None of the witnesses testified to the speed of the train at the time. The engineer, however, testified that he sped up the train as much as possible in order to get by the switch in the least time, when he had to slow up for the brakeman. He testified, however, that he could not have stopped the train in 75 feet at the rate of speed it was going when the fireman gave him the warning. With regard to ability to stop the train, he testified that if everything is favorable you should stop a train quicker when it has a large number of cars than a small number of cars; that it is harder to get a heavy train started and easier to get it stopped than a light one; that it is harder to start and easier to stop on a curve, and, of course, easier to start and harder to stop on a down grade. The grade at this point was slightly down, but the extent of the grade is not testified to.

......

• [TO-DO ITEM A]
Condense the paragraph of the train testimony passage that begins "None of the witnesses testified" into a bulleted list that keeps its main facts.

• [SUPPLIED ENTRIES]

......

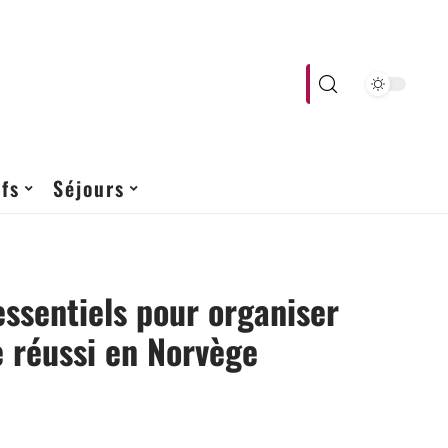
fs
Séjours
essentiels pour organiser
 réussi en Norvège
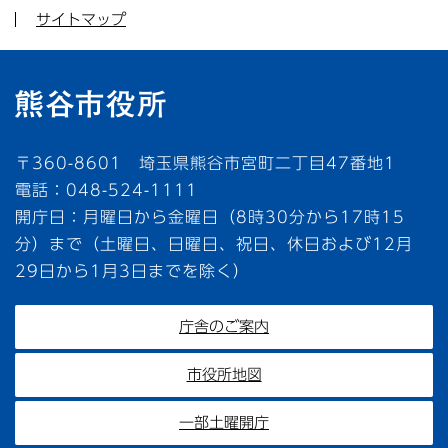
サイトマップ
〒360-8601 埼玉県熊谷市宮町二丁目47番地1
電話：048-524-1111
開庁日：月曜日から金曜日（8時30分から17時15
分）まで（土曜日、日曜日、祝日、休日および12月
29日から1月3日までを除く）
庁舎のご案内
市役所地図
一部土曜開庁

......

• [TO-DO ITEM B]
Give the text read from the pages in the rows above again line for line, without changes, and leave the pictures out.

• [ANSWER BOX A]
- No witness testified to the train's speed at the time.
- The engineer testified that he sped the train up as much as possible to get by the switch in the least time, when he had to slow up for the brakeman.
- He also testified that, at the speed the train was going when the fireman warned him, he could not have stopped it in 75 feet.
- On stopping ability, he testified that under favorable conditions:
  - a train with many cars should stop quicker than one with few cars;
  - a heavy train is harder to start and easier to stop than a light one;
  - a train is harder to start and easier to stop on a curve;
  - a train is easier to start and harder to stop on a down grade.
- The grade at this point was slightly down, but no one testified to its extent.

• [ANSWER BOX B]
fs
Séjours
essentiels pour organiser
 réussi en Norvège
サイトマップ
〒360-8601 埼玉県熊谷市宮町二丁目47番地1
電話：048-524-1111
開庁日：月曜日から金曜日（8時30分から17時15
分）まで（土曜日、日曜日、祝日、休日および12月
29日から1月3日までを除く）
庁舎のご案内
市役所地図
一部土曜開庁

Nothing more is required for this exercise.